Dr. Steffi Miroslau: Wenn wir andere Länder betrachten, sehen wir, dass Deutschland im Vergleich zu Ländern wie Großbritannien oder Frankreich besser aufgestellt ist. In Großbritannien warten Millionen auf Facharzttermine, während in Deutschland die Versorgungsstrukturen noch relativ stabil sind. Dennoch müssen wir auch hierzulande die Herausforderungen der demografischen Entwicklung und des Personalmangels angehen. Wir haben das Glück, dass wir hier in Brandenburg gut aufgestellt sind, aber die Herausforderungen sind nicht zu unterschätzen.

Wirtschaftsforum: Was sind die nächsten Schritte für GLG?

Dr. Steffi Miroslau: Wir müssen weiterhin in die Digitalisierung investieren und die ambulante Versorgung stärken. Ein wichtiger Aspekt wird die Patientensteuerung sein, um den Patienten den Zugang zu den richtigen Dienstleistungen zu erleichtern. Wir sind auch dabei, unsere Ausbildungsstrukturen zu verbessern, um genügend qualifiziertes Personal zu gewinnen. Die erste akademisierte medizinische Hochschule für Pflegekräfte wurde vor Kurzem eingeweiht, was ein bedeutender Schritt in die richtige Richtung ist.

Wirtschaftsforum: Wie gehen Sie mit den finanziellen Herausforderungen um, vor denen viele Krankenhäuser stehen?

Dr. Steffi Miroslau: Es ist alarmierend, dass 79% der Krankenhäuser in Deutschland defizitär sind. Wir müssen unsere wirtschaftliche Stabilität sichern, um weiterhin qualitativ hochwertige medizinische Versorgung anbieten zu können.

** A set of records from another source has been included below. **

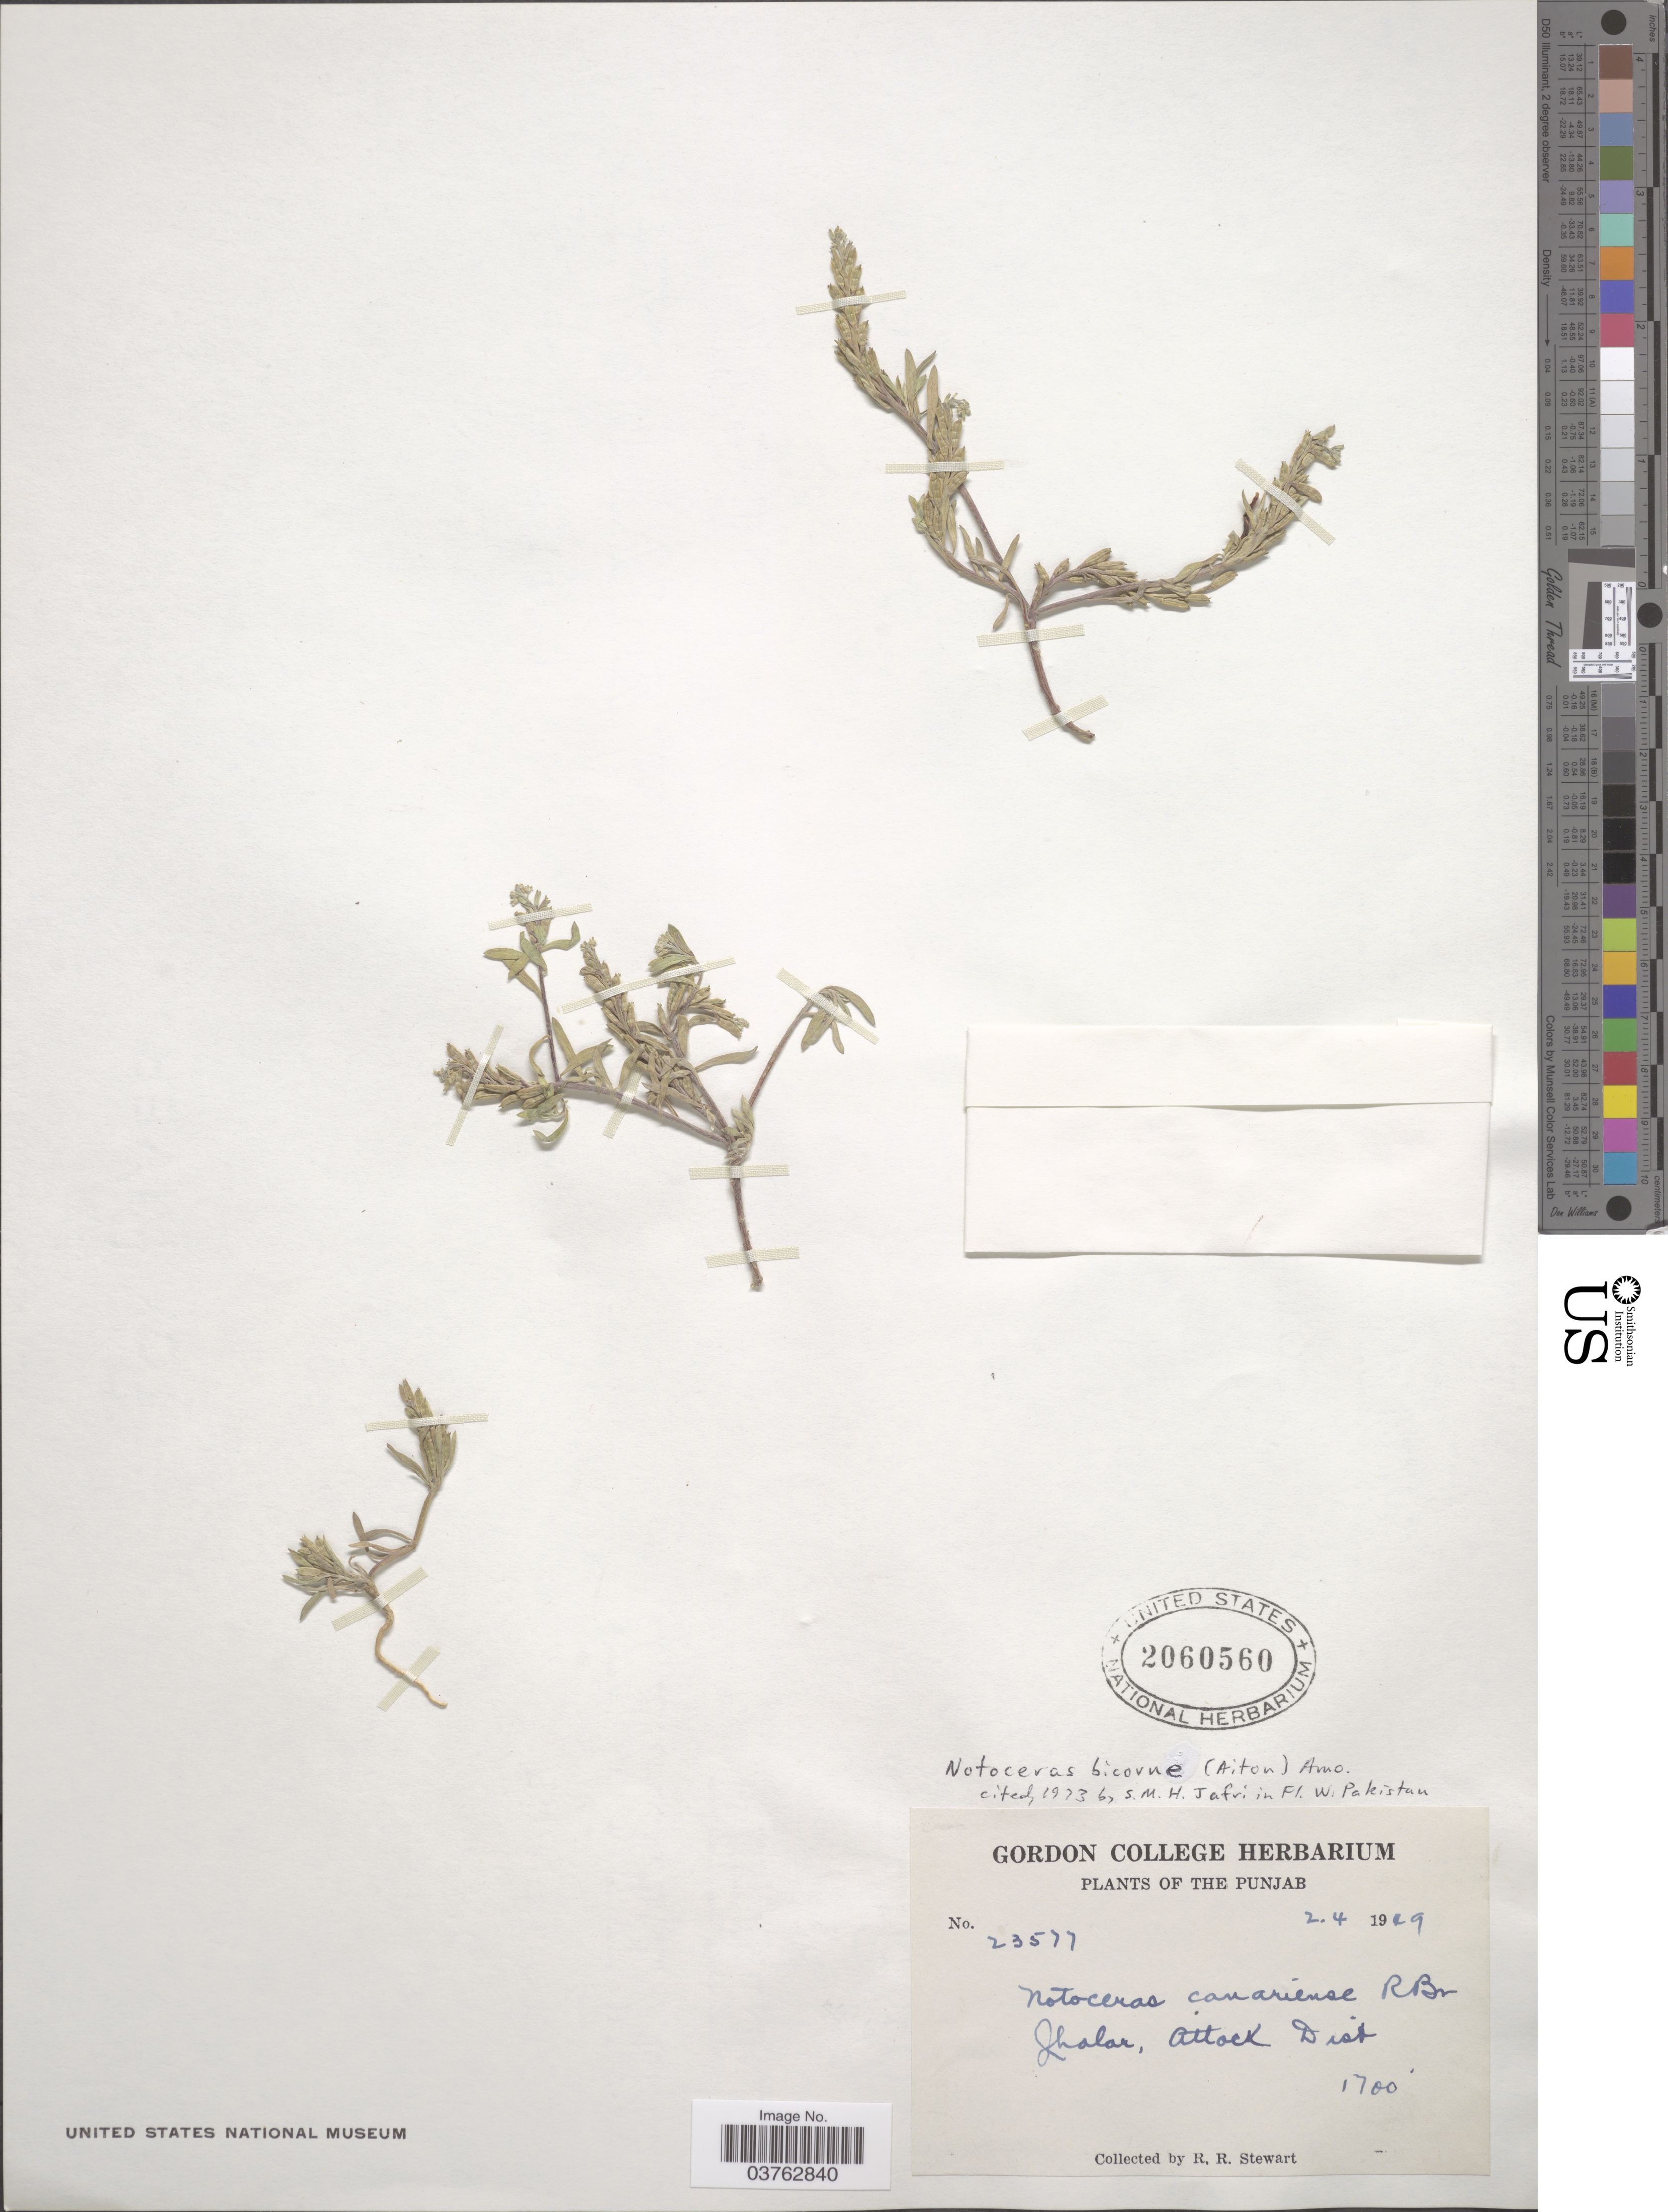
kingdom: Plantae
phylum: Tracheophyta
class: Magnoliopsida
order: Brassicales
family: Brassicaceae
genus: Notoceras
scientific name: Notoceras bicorne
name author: (Aiton) Amo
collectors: R. Stewart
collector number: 23577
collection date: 1949-04-02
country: Pakistan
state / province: Punjab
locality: Jhalar, Attock Dist.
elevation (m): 518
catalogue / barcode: US 2060560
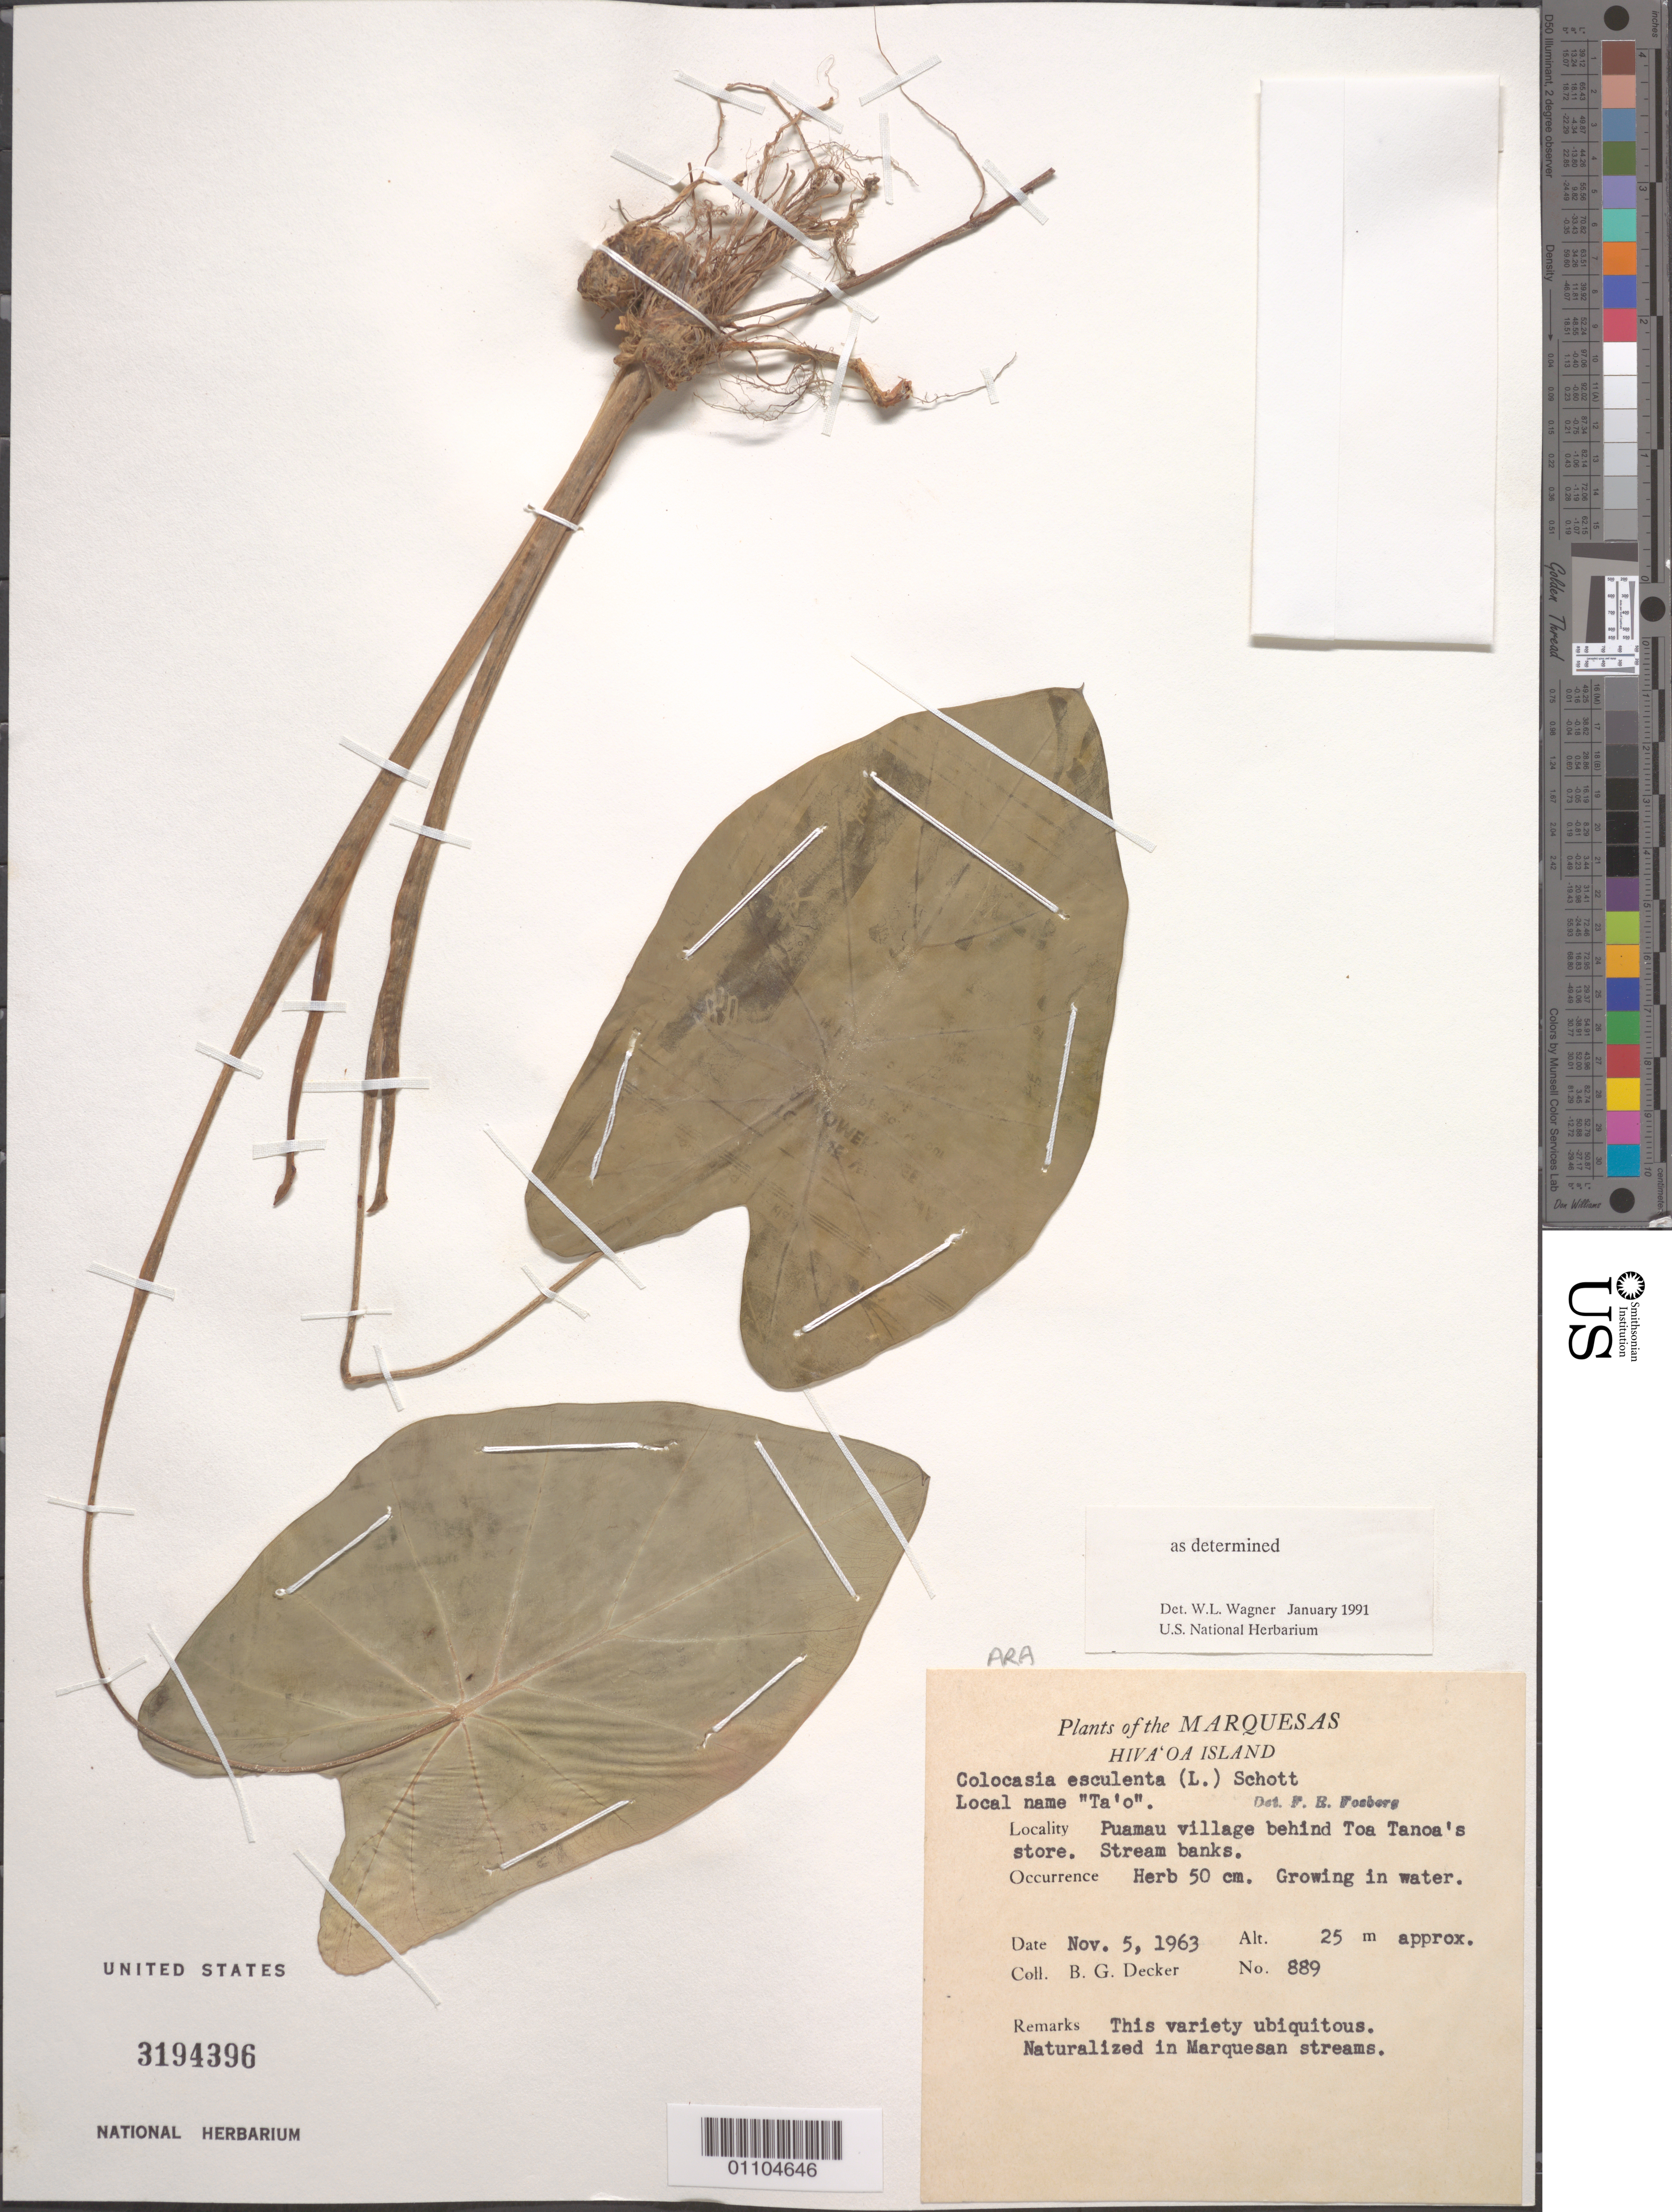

GLG hat in den letzten Jahren erfolgreich investiert und konnte eine schwarze Null erreichen, aber die Herausforderungen werden größer. Wir müssen sicherstellen, dass wir nicht nur die Defizite decken, sondern auch in die Zukunft investieren.

Wirtschaftsforum: Gibt es abschließend etwas, das Sie unseren Lesern mit auf den Weg geben möchten?

Dr. Steffi Miroslau: Ja, ich möchte betonen, dass die Transformation des Gesundheitswesens notwendig ist, auch wenn sie schmerzhaft ist. Wir müssen alle gemeinsam an einem Strang ziehen, um die Herausforderungen zu meistern und eine zukunftssichere Gesundheitsversorgung zu gewährleisten.